═════ Task inputs
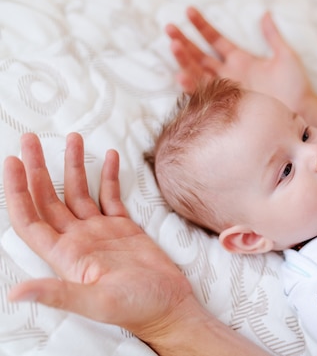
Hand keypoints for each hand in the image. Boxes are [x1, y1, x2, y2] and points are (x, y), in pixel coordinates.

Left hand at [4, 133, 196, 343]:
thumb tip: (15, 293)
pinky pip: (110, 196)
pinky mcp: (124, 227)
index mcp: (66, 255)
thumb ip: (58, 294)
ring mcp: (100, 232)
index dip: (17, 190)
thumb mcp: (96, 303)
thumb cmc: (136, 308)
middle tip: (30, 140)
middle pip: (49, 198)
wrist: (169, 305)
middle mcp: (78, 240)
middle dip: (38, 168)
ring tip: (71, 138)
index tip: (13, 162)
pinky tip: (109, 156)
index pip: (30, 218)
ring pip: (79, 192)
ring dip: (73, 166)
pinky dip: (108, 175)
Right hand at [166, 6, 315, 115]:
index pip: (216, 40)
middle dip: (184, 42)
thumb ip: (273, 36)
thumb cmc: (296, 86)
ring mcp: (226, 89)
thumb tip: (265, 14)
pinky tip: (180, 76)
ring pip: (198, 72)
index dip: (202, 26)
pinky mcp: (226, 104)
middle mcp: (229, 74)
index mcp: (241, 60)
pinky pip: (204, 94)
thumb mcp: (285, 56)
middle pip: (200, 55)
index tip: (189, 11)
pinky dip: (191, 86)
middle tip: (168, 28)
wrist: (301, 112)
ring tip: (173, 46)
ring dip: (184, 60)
══════════
═════ Task inputs
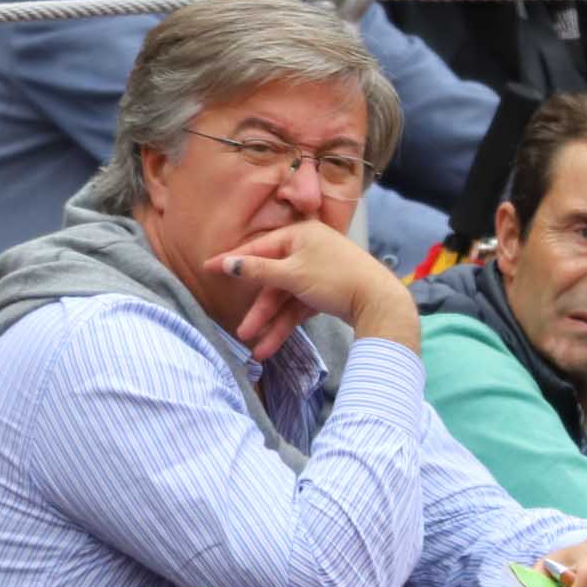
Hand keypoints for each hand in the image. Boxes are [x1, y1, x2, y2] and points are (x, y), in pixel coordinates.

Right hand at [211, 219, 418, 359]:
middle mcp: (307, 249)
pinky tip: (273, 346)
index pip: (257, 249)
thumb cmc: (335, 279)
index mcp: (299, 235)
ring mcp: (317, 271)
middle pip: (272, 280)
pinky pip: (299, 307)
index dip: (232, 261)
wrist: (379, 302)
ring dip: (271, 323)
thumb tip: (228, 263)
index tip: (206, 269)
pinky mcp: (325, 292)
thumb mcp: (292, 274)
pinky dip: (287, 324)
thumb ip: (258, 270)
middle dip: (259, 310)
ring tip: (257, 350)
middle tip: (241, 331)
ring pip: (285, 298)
══════════
═════ Task inputs
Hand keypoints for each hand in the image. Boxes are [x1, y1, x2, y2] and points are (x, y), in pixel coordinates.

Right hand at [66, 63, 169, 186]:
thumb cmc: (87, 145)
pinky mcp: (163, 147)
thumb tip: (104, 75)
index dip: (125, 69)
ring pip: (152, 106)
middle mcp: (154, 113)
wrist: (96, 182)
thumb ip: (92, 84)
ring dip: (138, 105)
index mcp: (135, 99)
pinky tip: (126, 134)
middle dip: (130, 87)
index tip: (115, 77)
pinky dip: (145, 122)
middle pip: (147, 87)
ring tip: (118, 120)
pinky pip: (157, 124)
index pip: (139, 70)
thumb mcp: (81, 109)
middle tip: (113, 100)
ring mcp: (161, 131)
══════════
## Task brief:
Where in the records does the word "hand" appear? Copy each line that holds it.

## Task response:
Hand keypoints for each hand in the image. Boxes are [x1, y1, x2, y2] and points are (x, y), in pixel coordinates.
Left hand at [4, 133, 196, 343]:
Right hand at [166, 6, 315, 115]:
Hand keypoints for each hand in the image. Boxes are [x1, y1, x2, y2] and points are (x, y), in pixel coordinates.
Right hand at [211, 219, 418, 359]:
Hand keypoints for each hand in the image. Boxes are [x1, y1, x2, y2] and points are (x, y), in pixel coordinates.
Right hand at [66, 63, 169, 186]:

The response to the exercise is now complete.